Biochemical analyses: After thawing, the liver specimens were submerged in ice-cold 0.1 mol/L Tris-HCl buffer (pH 7.5; containing protease inhibitor and 1 mmol/L phenylmethylsulfonyl fluoride) and mechanically homogenized (Ultra Turrax T 25 basic; IKA, Wilmington, NC, United States) at 16000 g for 2 min at 4-8 °C.
The thiobarbituric acid substrate assay was used to measure malondialdehyde (MDA; nmol/g wet tissue) with a spectrophotometer (at 535 and 520 nm)[17]. Ellman’s method was used to measure reduced GSH (nmol/g wet tissue) with a spectrophotometer[18,19]. The xanthine/xanthine oxidase (XO) assay was used to estimate superoxide dismutase (SOD) activity (U/mg protein) by measuring the amount of reduced nitroblue tetrazolium (NBT), with one unit of SOD defined as the amount of protein that inhibits the rate of NBT reduction by 50%[20]. Aebi’s method was used to estimate catalase (CAT) activity (U/g protein) with a spectrophotometer (240 nm) to determine the rate constant k (dimension: s-1, k) for scavenging H2O2 (initial concentration 10 mmol/L)[21]. Finally, the Prajda and Weber method was used to estimate XO activity (U/g protein), which uses spectrophotometric (292 nm) measurement of uric acid formed from xanthine and defines one unit of activity as 1 μmol of uric acid formed per minute[1].
Plasma was separated from blood samples and directly applied to the Architect 16000c Autoanalyzer (Abbott Diagnostics, Abbott Park, IL, United States) to measure the concentrations of alanine aminotransferase (ALT), aspartate aminotransferase (AST), alkaline phosphatase (ALP) and total bilirubin (TBil).
The automated colorimetric measurement methods developed by Erel[22,23] were used to determine the total antioxidant capacity (TAC) and total oxidant status (TOS) (a serum oxidant parameter) in serum samples.

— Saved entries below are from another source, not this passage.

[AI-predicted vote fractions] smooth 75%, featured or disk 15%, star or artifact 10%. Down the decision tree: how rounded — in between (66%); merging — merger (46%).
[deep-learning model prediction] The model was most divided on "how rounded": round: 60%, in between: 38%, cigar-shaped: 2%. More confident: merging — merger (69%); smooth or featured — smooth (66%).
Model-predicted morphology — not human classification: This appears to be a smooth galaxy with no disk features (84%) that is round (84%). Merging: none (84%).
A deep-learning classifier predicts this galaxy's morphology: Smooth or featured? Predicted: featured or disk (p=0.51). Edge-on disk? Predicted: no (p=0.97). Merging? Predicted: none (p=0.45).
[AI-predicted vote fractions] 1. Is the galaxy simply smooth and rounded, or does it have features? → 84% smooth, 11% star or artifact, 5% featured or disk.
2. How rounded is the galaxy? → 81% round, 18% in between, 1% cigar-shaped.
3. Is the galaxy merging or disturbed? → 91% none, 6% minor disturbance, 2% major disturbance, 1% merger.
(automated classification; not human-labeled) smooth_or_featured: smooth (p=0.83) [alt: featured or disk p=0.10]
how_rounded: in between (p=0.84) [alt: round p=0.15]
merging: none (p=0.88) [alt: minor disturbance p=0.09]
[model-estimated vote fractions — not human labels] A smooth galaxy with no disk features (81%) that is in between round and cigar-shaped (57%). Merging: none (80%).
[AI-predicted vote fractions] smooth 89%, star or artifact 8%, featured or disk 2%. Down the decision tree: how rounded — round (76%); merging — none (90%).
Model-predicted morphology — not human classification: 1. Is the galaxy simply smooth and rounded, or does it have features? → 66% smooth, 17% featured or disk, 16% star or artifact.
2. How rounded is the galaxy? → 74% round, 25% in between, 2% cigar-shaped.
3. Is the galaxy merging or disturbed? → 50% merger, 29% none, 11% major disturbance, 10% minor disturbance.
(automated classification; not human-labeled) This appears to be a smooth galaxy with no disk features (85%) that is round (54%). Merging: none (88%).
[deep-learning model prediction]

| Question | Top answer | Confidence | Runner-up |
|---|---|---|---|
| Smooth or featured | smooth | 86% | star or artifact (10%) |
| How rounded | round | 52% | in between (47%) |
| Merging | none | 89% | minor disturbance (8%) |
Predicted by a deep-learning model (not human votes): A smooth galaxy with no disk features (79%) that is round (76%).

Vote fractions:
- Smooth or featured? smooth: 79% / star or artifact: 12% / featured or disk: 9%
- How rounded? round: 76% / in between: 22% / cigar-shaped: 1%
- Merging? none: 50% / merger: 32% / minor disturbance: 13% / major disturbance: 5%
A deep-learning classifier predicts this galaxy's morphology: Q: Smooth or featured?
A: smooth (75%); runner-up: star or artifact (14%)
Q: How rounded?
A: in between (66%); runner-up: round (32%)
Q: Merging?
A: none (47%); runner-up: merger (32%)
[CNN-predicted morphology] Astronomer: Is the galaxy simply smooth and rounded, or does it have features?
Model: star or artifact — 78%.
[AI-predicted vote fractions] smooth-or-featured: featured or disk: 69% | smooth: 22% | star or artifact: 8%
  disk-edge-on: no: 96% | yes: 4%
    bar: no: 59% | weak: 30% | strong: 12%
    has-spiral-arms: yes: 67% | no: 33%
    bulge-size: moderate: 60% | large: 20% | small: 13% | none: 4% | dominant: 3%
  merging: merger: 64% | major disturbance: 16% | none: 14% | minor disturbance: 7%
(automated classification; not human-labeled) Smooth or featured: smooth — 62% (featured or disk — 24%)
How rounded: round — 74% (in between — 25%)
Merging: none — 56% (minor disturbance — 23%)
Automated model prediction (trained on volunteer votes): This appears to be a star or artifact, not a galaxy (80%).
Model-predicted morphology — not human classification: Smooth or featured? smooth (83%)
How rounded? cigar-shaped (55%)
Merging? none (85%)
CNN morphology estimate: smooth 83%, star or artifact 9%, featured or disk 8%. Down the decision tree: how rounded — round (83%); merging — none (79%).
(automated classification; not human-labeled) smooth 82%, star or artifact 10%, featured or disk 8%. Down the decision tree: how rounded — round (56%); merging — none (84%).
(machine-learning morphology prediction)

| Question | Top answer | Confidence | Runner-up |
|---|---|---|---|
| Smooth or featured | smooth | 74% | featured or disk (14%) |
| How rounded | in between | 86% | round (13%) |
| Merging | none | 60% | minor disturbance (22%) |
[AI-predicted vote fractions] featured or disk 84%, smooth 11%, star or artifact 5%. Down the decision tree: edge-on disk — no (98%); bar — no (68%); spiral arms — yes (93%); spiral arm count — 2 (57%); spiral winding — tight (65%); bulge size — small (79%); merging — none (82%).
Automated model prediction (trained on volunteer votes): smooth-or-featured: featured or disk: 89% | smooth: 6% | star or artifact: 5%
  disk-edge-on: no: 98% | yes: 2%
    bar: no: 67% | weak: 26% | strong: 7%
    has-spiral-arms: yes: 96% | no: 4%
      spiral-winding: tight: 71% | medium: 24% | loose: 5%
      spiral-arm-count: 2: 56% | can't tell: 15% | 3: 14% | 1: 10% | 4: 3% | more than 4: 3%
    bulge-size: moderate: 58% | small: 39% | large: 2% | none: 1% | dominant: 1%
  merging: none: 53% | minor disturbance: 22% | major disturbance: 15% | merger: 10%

All statistical analyses were carried out by the SPSS statistical software for Windows, version 13.0 (SPSS Inc., Chicago, IL, United States). All data are expressed as median (range of minimum to maximum values). The Shapiro-Wilk test was used to assess the distribution of continuous variables, with P < 0.05 indicating non-normal distribution. Intergroup differences were evaluated by the Kruskal-Wallis test or Mann-Whitney U test, as appropriate, with P < 0.05 indicating significance.
Compared to the normal histological appearance of liver sections from the control group (Figure 1A), liver sections from the model group had significantly worse histopathological scores (P = 0.001). In addition, the model group showed eosinophilic cytoplasm in hepatocytes surrounding the portal area (Figure 1B-D) and significantly reduced glycogen deposition in the hepatocytes (Figure 2A-C). The histological damage scores of all groups are presented in Table 1.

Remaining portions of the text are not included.